Мы говорим с ним о Берлине, о том, как хорошо мы снова организованы, рассказываем ему о предстоящей освободительной операции, мы хотим снова возбудить его аппетит, завлечь его. Но он качает головой и остается там на целый год. Он дает нам так же мало шансов, как и себе. Только после операции по освобождению он возвращается. Через полгода он попадает в волну арестов и в третий раз оказывается в тюрьме.

Выясняется, что Гюнтер Гийом был агентом ГДР на стороне канцлера. После этого Вилли Брандт уходит в отставку и передает бразды правления Гельмуту Шмидту. Шмидт, правый социал-демократ и бывший офицер при Гитлере, становится главой государства. Он проводит еще более жесткий полицейский курс против уличной оппозиции, которая объединяется в антиядерный протест. Против партизан и политических заключенных он проводит курс на уничтожение. Шмидт — это Эберт 1970-х годов, хотя никакая революция не угрожает социал-либеральному правительству Федеративной Республики. Но внутриполитические дебаты отмечены полицейской, судебной, электронной, идеологической и психологической агитацией против вооруженной борьбы, против ее законного спектра и против всех тех, кто публично делает пытки заключенных важнейшим вопросом и берет на себя обязательства перед политзаключенными.

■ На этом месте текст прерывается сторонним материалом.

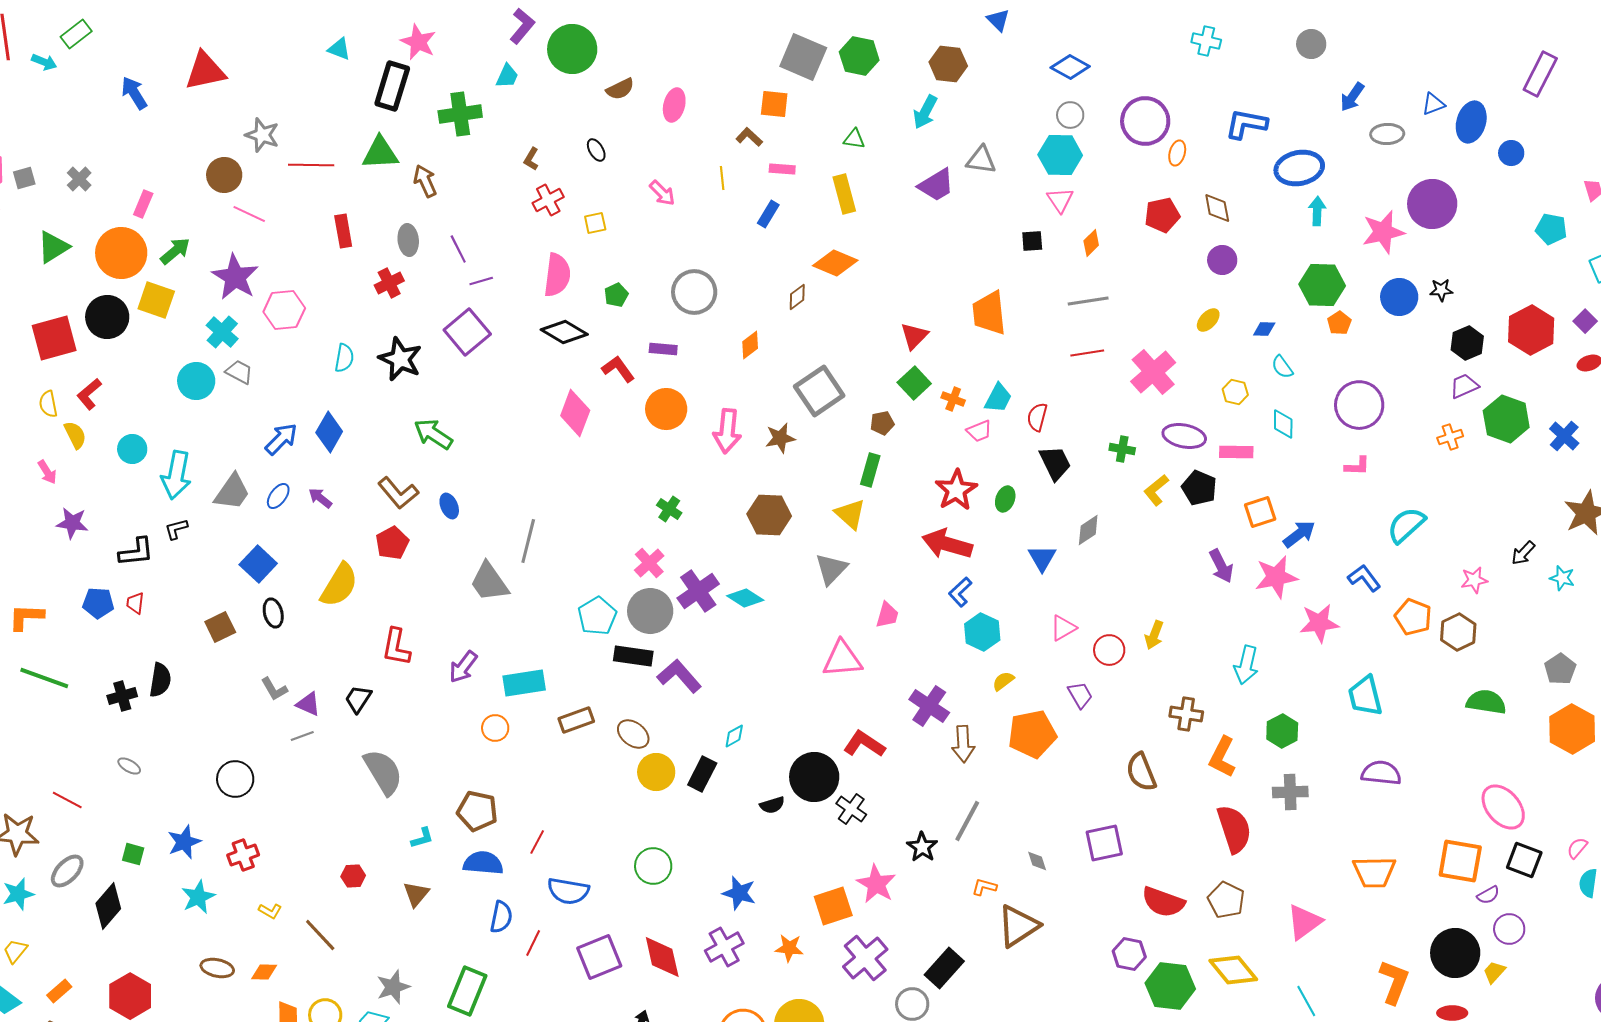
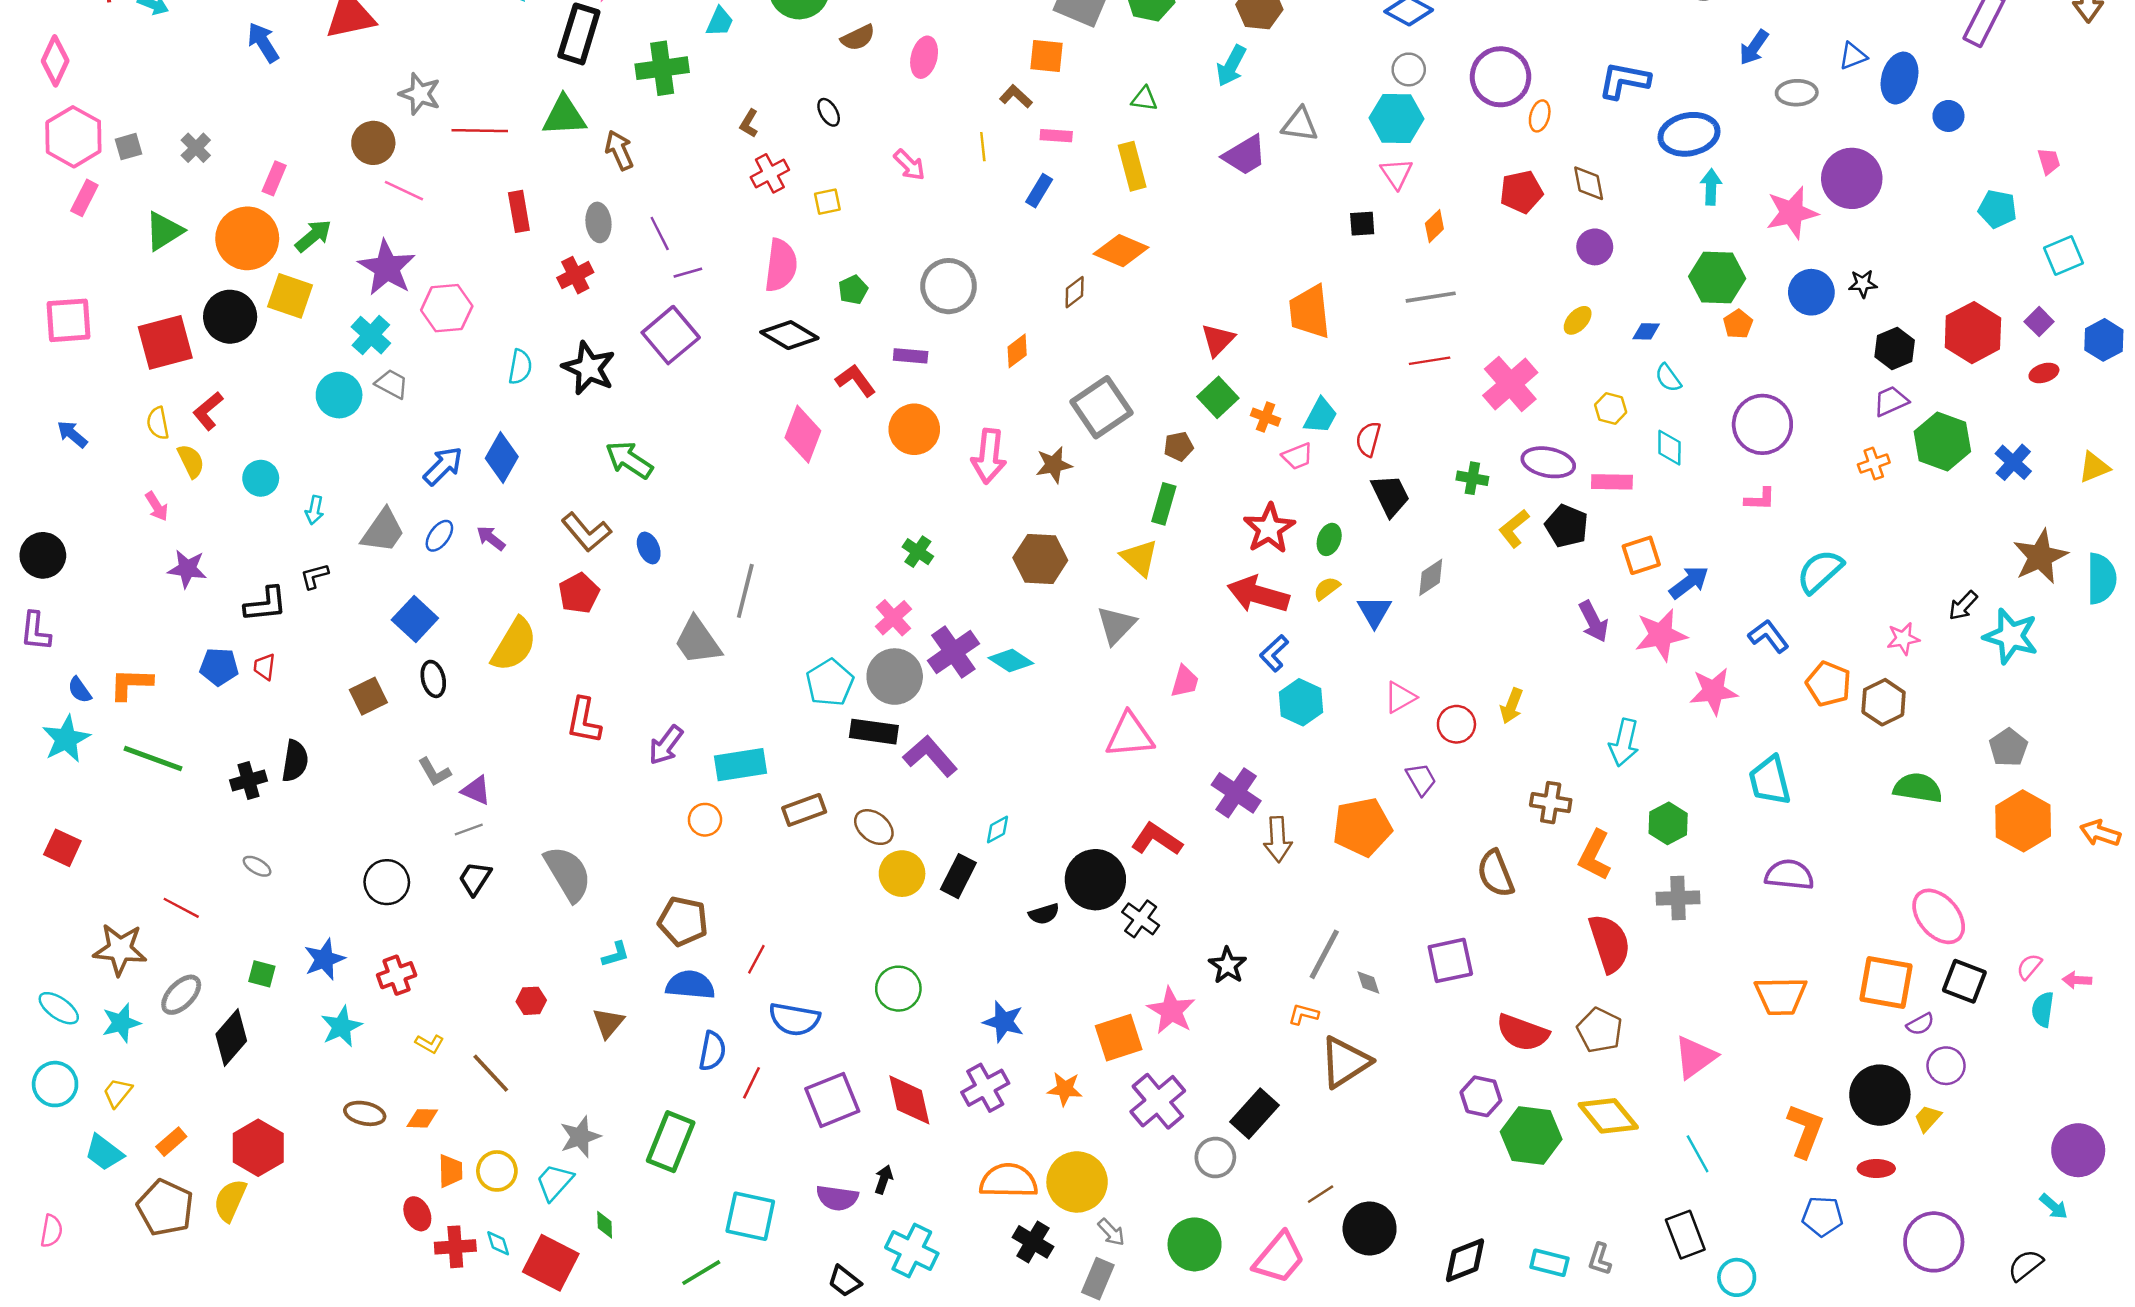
cyan arrow: (176, 475) -> (315, 510), size x0.5
cyan star: (1562, 578) -> (2011, 636), size x1.8
yellow semicircle: (1003, 681) -> (1327, 588), moved
black trapezoid: (358, 699) -> (475, 878), moved
gray line: (967, 821) -> (1324, 954), moved

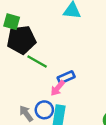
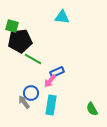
blue circle: (44, 110) -> (31, 93), moved

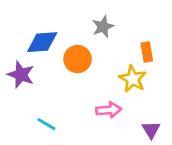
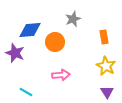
yellow star: (133, 79) -> (106, 66), moved
pink arrow: (109, 110) -> (61, 75), moved
cyan line: (46, 124) -> (26, 92), moved

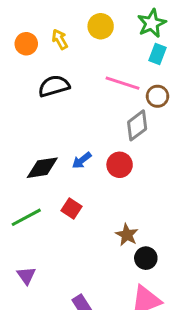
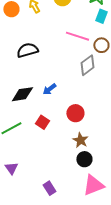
black semicircle: (54, 86) -> (27, 50), moved
red circle: (120, 165) -> (75, 113), moved
black circle: (146, 258) -> (84, 159), moved

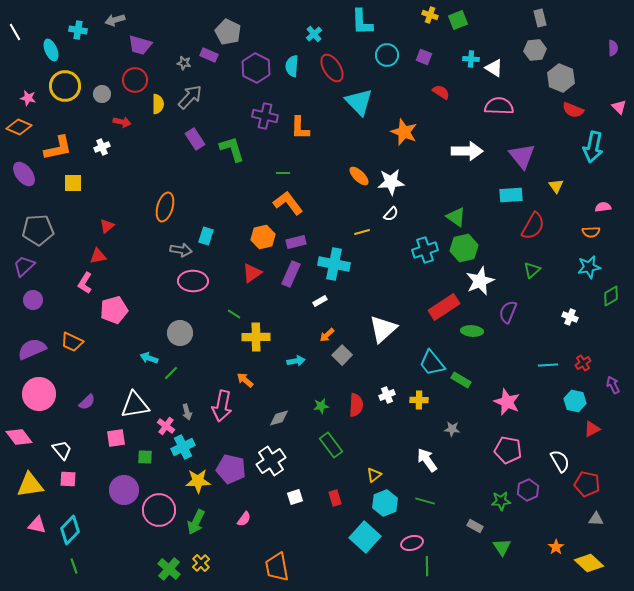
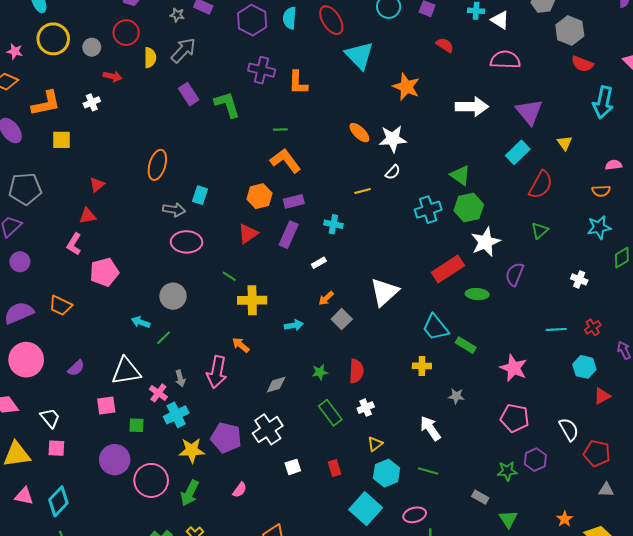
cyan rectangle: (511, 195) -> (518, 152), turned -40
cyan cross: (334, 264) -> (333, 224), size x0.6
white cross: (387, 395) -> (366, 408), moved

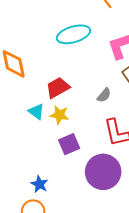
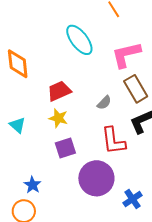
cyan ellipse: (74, 34) -> (79, 40), turned 64
cyan triangle: (36, 112) -> (17, 125), moved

Движение 2 июня реорганизовалось и снова стало мощным. У него есть стабильная логистика, сеть сторонников и достаточное количество решительно настроенных боевых активистов. Мы можем и хотим вмешаться в столкновения с освобождением заключенных.

Мы похитим человека из политической элиты, посадим его на несколько дней в «народную тюрьму» и потребуем от заключенных его освобождения.